* What to do
From the data below, return each line in which the string "Vini" is found.

[Records from a data collection]
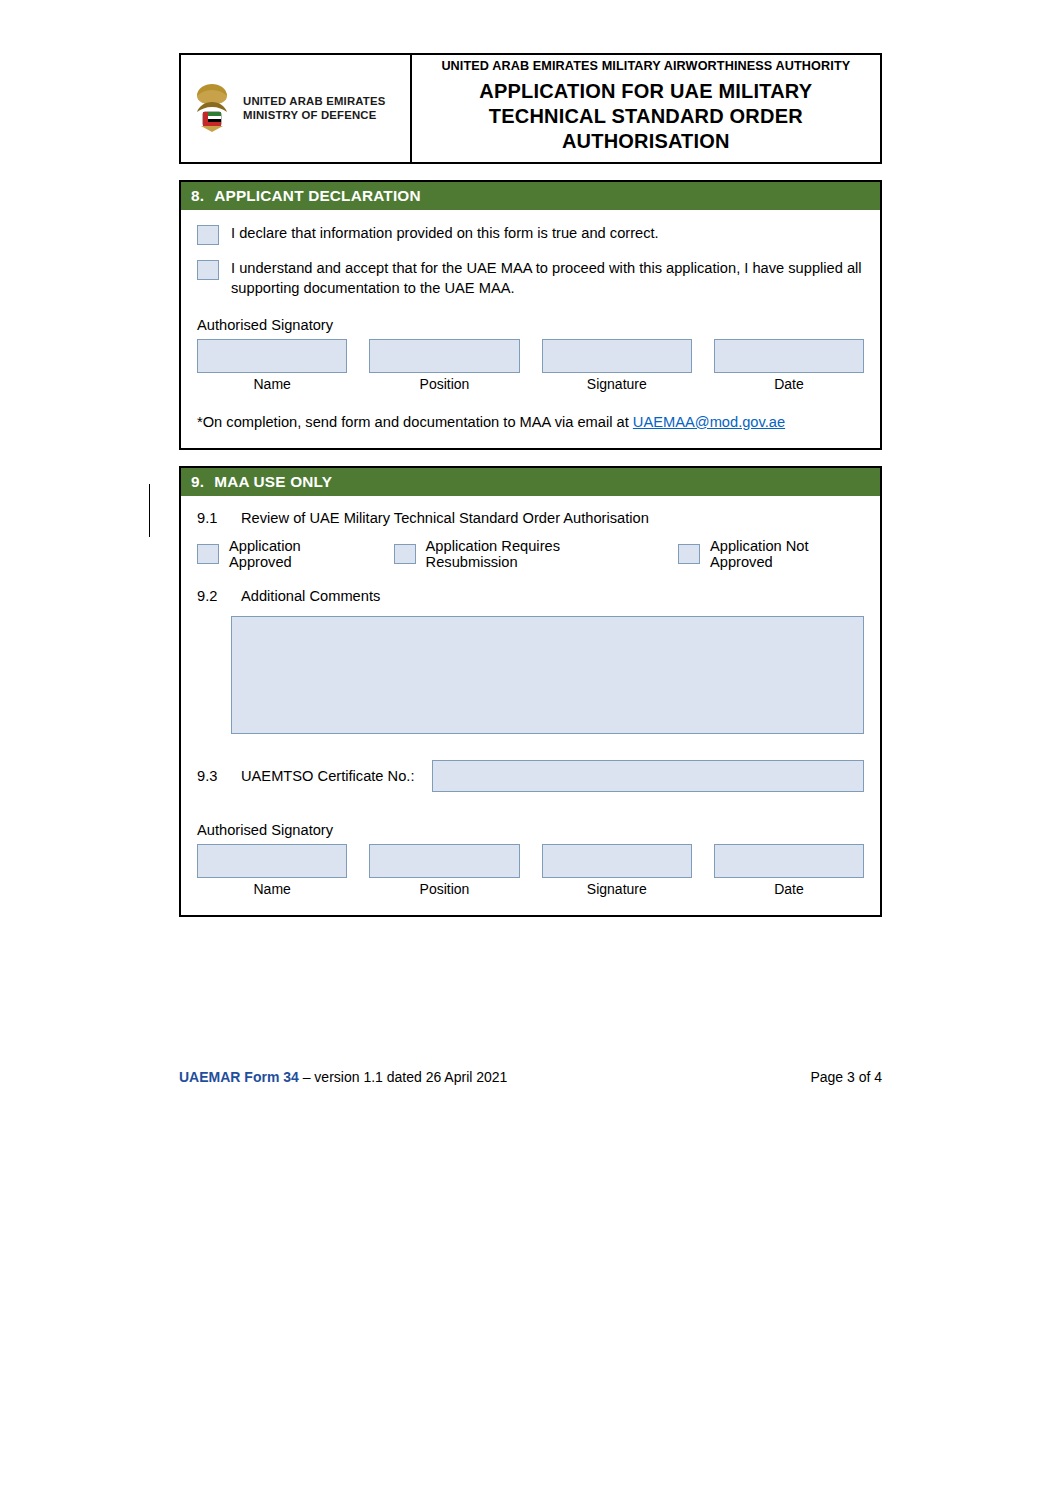UNITED ARAB EMIRATES
MINISTRY OF DEFENCE
UNITED ARAB EMIRATES MILITARY AIRWORTHINESS AUTHORITY
APPLICATION FOR UAE MILITARY
TECHNICAL STANDARD ORDER
AUTHORISATION
8. APPLICANT DECLARATION
I declare that information provided on this form is true and correct.
I understand and accept that for the UAE MAA to proceed with this application, I have supplied all supporting documentation to the UAE MAA.
Authorised Signatory
Name
Position
Signature
Date
*On completion, send form and documentation to MAA via email at UAEMAA@mod.gov.ae
9. MAA USE ONLY
9.1
Review of UAE Military Technical Standard Order Authorisation
Application Approved
Application Requires Resubmission
Application Not Approved
9.2
Additional Comments
9.3
UAEMTSO Certificate No.:
Authorised Signatory
Name
Position
Signature
Date
UAEMAR Form 34 – version 1.1 dated 26 April 2021
Page 3 of 4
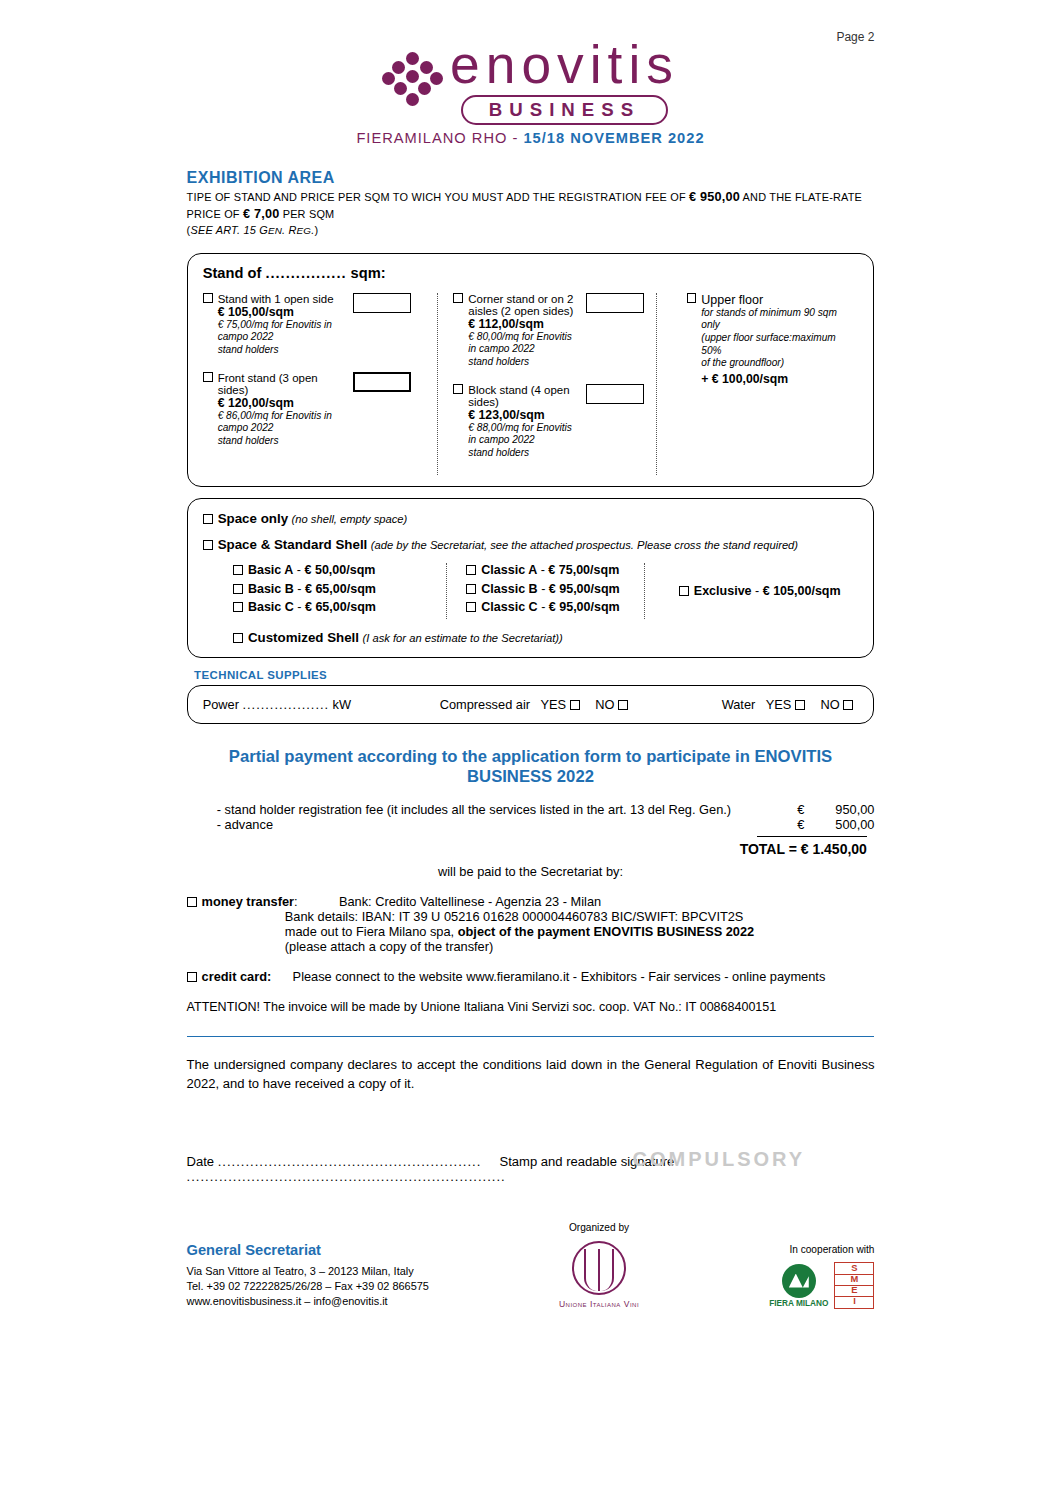Page 2
enovitis
BUSINESS
FIERAMILANO RHO - 15/18 NOVEMBER 2022
EXHIBITION AREA
TIPE OF STAND AND PRICE PER SQM TO WICH YOU MUST ADD THE REGISTRATION FEE OF € 950,00 AND THE FLATE-RATE PRICE OF € 7,00 PER SQM
(SEE ART. 15 GEN. REG.)
Stand of ................ sqm:
Stand with 1 open side
€ 105,00/sqm
€ 75,00/mq for Enovitis in campo 2022
stand holders
Front stand (3 open sides)
€ 120,00/sqm
€ 86,00/mq for Enovitis in campo 2022
stand holders
Corner stand or on 2 aisles (2 open sides)
€ 112,00/sqm
€ 80,00/mq for Enovitis in campo 2022
stand holders
Block stand (4 open sides)
€ 123,00/sqm
€ 88,00/mq for Enovitis in campo 2022
stand holders
Upper floor
for stands of minimum 90 sqm only
(upper floor surface:maximum 50%
of the groundfloor)
+ € 100,00/sqm
Space only (no shell, empty space)
Space & Standard Shell (ade by the Secretariat, see the attached prospectus. Please cross the stand required)
Basic A - € 50,00/sqm
Basic B - € 65,00/sqm
Basic C - € 65,00/sqm
Classic A - € 75,00/sqm
Classic B - € 95,00/sqm
Classic C - € 95,00/sqm
Exclusive - € 105,00/sqm
Customized Shell (I ask for an estimate to the Secretariat))
TECHNICAL SUPPLIES
Power ................... kW
Compressed air YES NO
Water YES NO
Partial payment according to the application form to participate in ENOVITIS BUSINESS 2022
- stand holder registration fee (it includes all the services listed in the art. 13 del Reg. Gen.)
€
950,00
- advance
€
500,00
TOTAL = € 1.450,00
will be paid to the Secretariat by:
money transfer: Bank: Credito Valtellinese - Agenzia 23 - Milan
Bank details: IBAN: IT 39 U 05216 01628 000004460783 BIC/SWIFT: BPCVIT2S
made out to Fiera Milano spa, object of the payment ENOVITIS BUSINESS 2022
(please attach a copy of the transfer)
credit card: Please connect to the website www.fieramilano.it - Exhibitors - Fair services - online payments
ATTENTION! The invoice will be made by Unione Italiana Vini Servizi soc. coop. VAT No.: IT 00868400151
The undersigned company declares to accept the conditions laid down in the General Regulation of Enoviti Business 2022, and to have received a copy of it.
COMPULSORY Date ......................................................... Stamp and readable signature .....................................................................
General Secretariat
Via San Vittore al Teatro, 3 – 20123 Milan, Italy
Tel. +39 02 72222825/26/28 – Fax +39 02 866575
www.enovitisbusiness.it – info@enovitis.it
Organized by
Unione Italiana Vini
In cooperation with
FIERA MILANO
S
M
E
I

* Written response
ATTENTION! The invoice will be made by Unione Italiana Vini Servizi soc. coop. VAT No.: IT 00868400151
Unione Italiana Vini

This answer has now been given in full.